[Records from a data collection]

---------------

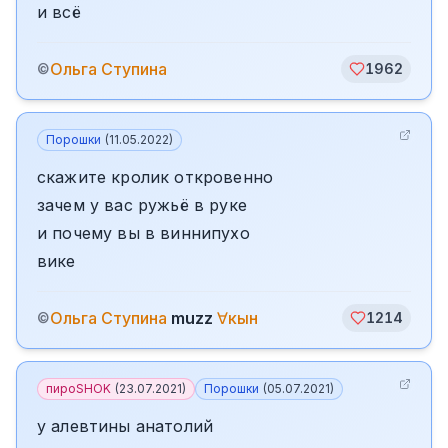
и всё
Ольга Ступина
©
1962
Порошки
(
11.05.2022
)
скажите кролик откровенно
зачем у вас ружьё в руке
и почему вы в виннипухо
вике
Ольга Ступина
muzz
∀кын
©
1214
пироSHOK
(
23.07.2021
)
Порошки
(
05.07.2021
)
у алевтины анатолий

---------------

THE TASK: Reproduce the lines above word for word, without the pictures.

RESULT FOR THIS TASK:
и всё
Ольга Ступина
©
1962
Порошки
(
11.05.2022
)
скажите кролик откровенно
зачем у вас ружьё в руке
и почему вы в виннипухо
вике
Ольга Ступина
muzz
∀кын
©
1214
пироSHOK
(
23.07.2021
)
Порошки
(
05.07.2021
)
у алевтины анатолий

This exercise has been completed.